Respect their Privacy
I know it sounds odd to tell newlyweds to respect one another’s privacy because they’ve just been married, and seeing the couple has just gotten married, it’s going to take some time to adjust to one another. They’ve already lost some privacy by getting married, so at least respect their privacy when it’s obvious they want some.
Put God First
When I say, put God first, that doesn’t mean you neglect your spouse. We know God wants us to do good to all people, especially our spouses, but if you make God that third cord, you’ll have a threefold cord, it’s not so easily broken (Eccl 4:12).

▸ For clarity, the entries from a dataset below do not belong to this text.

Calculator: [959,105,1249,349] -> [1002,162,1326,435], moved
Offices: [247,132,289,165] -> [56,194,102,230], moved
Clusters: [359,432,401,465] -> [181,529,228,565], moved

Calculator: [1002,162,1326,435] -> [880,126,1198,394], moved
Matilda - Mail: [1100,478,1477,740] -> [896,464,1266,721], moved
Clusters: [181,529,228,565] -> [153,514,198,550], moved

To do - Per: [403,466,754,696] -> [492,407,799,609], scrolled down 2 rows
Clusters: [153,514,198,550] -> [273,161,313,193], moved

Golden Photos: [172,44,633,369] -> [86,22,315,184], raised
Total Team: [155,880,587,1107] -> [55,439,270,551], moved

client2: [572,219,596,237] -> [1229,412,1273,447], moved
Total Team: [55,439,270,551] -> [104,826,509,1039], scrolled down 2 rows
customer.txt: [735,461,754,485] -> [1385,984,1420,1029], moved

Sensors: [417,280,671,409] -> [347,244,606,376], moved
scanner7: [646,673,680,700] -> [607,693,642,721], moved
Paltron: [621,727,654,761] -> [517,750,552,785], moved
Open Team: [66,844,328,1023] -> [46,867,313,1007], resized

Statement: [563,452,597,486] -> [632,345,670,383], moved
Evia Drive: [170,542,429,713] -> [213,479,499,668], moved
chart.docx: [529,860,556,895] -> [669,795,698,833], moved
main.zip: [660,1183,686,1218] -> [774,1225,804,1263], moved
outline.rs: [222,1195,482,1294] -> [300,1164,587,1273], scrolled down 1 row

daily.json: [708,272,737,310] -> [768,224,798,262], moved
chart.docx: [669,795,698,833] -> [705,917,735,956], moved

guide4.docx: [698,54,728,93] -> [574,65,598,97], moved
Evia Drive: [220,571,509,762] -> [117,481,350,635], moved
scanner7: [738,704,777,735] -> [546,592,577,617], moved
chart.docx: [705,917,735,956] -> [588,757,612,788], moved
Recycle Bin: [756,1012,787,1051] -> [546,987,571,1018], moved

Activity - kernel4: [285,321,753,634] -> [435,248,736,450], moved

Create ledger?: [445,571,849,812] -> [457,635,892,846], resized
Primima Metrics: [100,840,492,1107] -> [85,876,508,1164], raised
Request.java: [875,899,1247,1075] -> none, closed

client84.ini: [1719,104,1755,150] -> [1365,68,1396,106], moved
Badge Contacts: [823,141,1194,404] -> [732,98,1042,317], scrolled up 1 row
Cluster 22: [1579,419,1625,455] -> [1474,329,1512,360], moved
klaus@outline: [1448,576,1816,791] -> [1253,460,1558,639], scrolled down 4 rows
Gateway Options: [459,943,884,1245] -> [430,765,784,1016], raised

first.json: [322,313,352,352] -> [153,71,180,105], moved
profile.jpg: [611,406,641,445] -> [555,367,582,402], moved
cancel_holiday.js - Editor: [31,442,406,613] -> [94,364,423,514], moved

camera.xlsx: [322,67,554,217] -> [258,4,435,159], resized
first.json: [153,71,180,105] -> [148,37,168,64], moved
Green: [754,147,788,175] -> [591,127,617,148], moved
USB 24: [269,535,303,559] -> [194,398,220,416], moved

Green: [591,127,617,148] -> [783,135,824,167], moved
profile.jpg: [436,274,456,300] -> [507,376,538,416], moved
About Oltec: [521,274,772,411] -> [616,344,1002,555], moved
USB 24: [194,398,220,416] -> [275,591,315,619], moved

Newlyweds should also learn to depend on God’s strength in their marriage and not depend on their human strength. When we put God first, we put God in the marriage.
Protect the Home Turf
What I mean by saying newlyweds should protect the home tur is that when a couple gets married, they should leave their parents out of their marriage, for the most part. I believe it’s unwise to share too much information with your parents when talking about your spouse. Some things should remain private. The Bible says, “a man shall leave his father and his mother and hold fast to his wife, and they shall become one flesh” (Gen 2:24), meaning he leaves his old family and starts a new one. That’s why it’s very unwise to live with parents (if they have a choice) or live next door to parents because in-law interference can destabilize a newlyweds marriage…or any marriage.
Honoring One Another
The Bible commands all Christians to “Love one another with brotherly affection. Outdo one another in showing honor” (Rom 12:10), but also to “Do nothing from selfish ambition or conceit, but in humility count others more significant than yourselves” (Phil 2:3). Since this is commanded for brothers and sisters, should we do any less for our newlywed wife or husband? To honor, cherish, and love your spouse, means you show that in deed, by being courteous, kind, and loving, but also forgiving.
Conclusion
There are many good Christian authors who can help strengthen marriages from the very beginning. Take advantage of these resources, but also keep having fun together, and laughing together, and serving one another. Servanthood is the glue that joins a couple together and God then binds it.